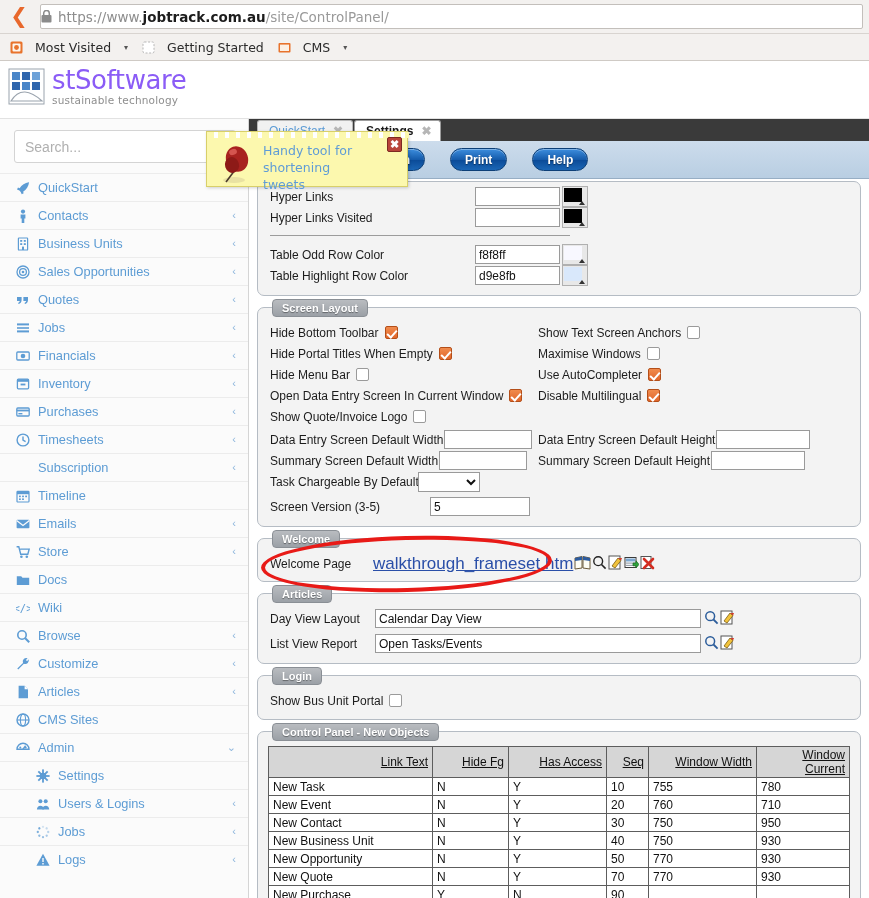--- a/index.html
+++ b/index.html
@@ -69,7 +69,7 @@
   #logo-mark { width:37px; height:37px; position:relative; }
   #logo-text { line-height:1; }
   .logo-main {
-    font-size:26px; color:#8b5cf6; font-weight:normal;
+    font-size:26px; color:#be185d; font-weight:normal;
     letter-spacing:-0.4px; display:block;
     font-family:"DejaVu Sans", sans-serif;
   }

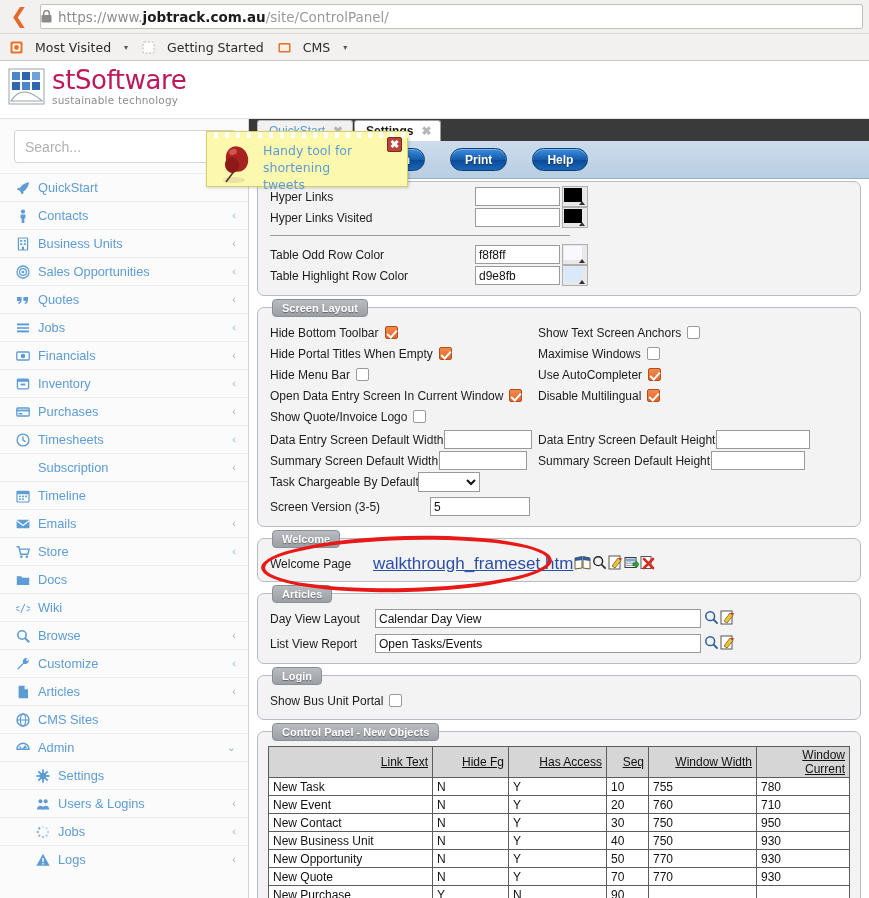--- a/index.html
+++ b/index.html
@@ -253,7 +253,7 @@
   table.cp-table { border-collapse:collapse; width:100%; background:#fff; }
   table.cp-table th {
     background:#d6d6d6; border:1px solid #5d5d5d;
-    font-size:12px; font-weight:normal; text-align:right;
+    font-size:12px; font-weight:normal; text-align:left;
     padding:1px 4px; height:18px; color:#111;
   }
   table.cp-table th span { text-decoration:underline; }

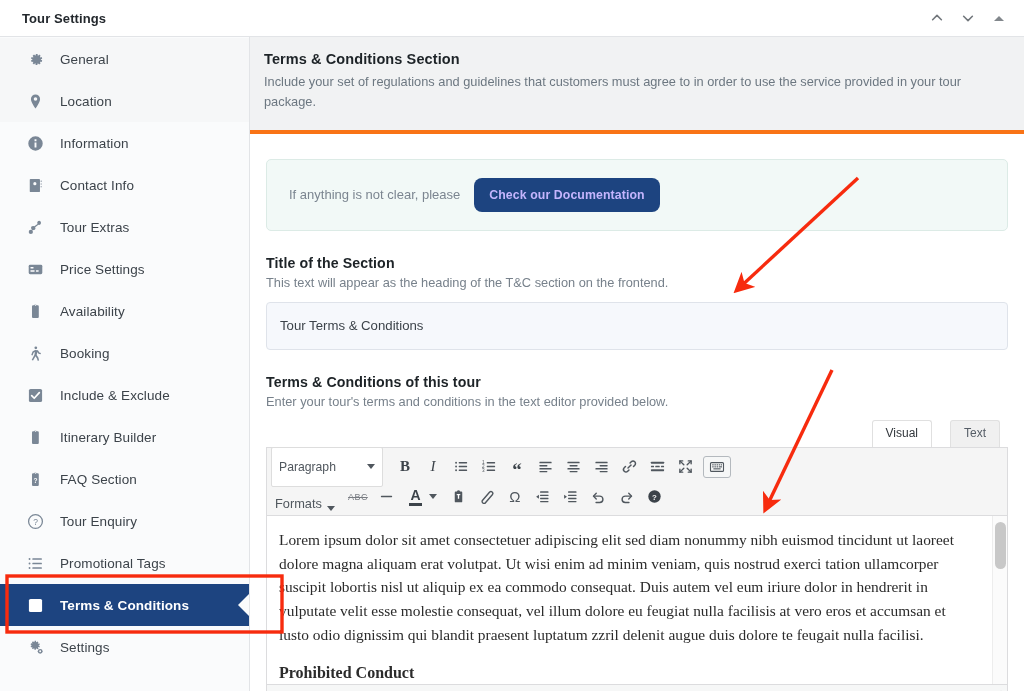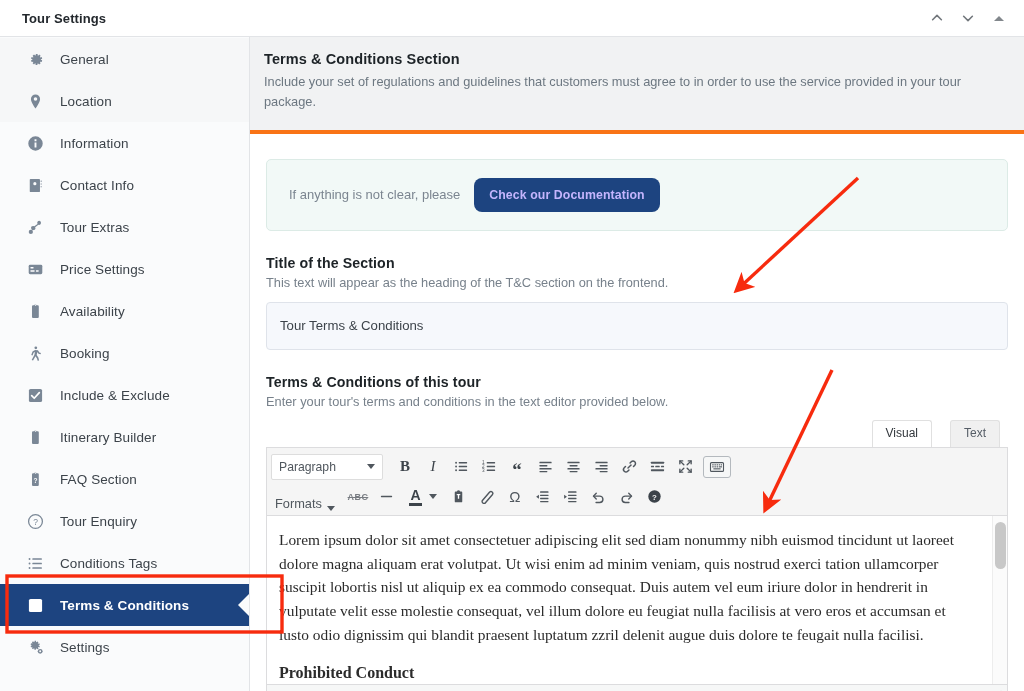--- a/index.html
+++ b/index.html
@@ -253,7 +253,7 @@
     background: #ffffff;
     border: 1px solid #ddd;
     border-radius: 2px;
-    height: 26px;
+    height: 40px;
     width: 112px;
     display: flex;
     align-items: center;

***

**To do**
Retype all entries exactly as they appear, dropping the images.

**Your solution**
--- a/index.html
+++ b/index.html
@@ -69,7 +69,7 @@
   #logo-mark { width:37px; height:37px; position:relative; }
   #logo-text { line-height:1; }
   .logo-main {
-    font-size:26px; color:#8b5cf6; font-weight:normal;
+    font-size:26px; color:#be185d; font-weight:normal;
     letter-spacing:-0.4px; display:block;
     font-family:"DejaVu Sans", sans-serif;
   }

--- a/index.html
+++ b/index.html
@@ -253,7 +253,7 @@
   table.cp-table { border-collapse:collapse; width:100%; background:#fff; }
   table.cp-table th {
     background:#d6d6d6; border:1px solid #5d5d5d;
-    font-size:12px; font-weight:normal; text-align:right;
+    font-size:12px; font-weight:normal; text-align:left;
     padding:1px 4px; height:18px; color:#111;
   }
   table.cp-table th span { text-decoration:underline; }

--- a/index.html
+++ b/index.html
@@ -253,7 +253,7 @@
     background: #ffffff;
     border: 1px solid #ddd;
     border-radius: 2px;
-    height: 26px;
+    height: 40px;
     width: 112px;
     display: flex;
     align-items: center;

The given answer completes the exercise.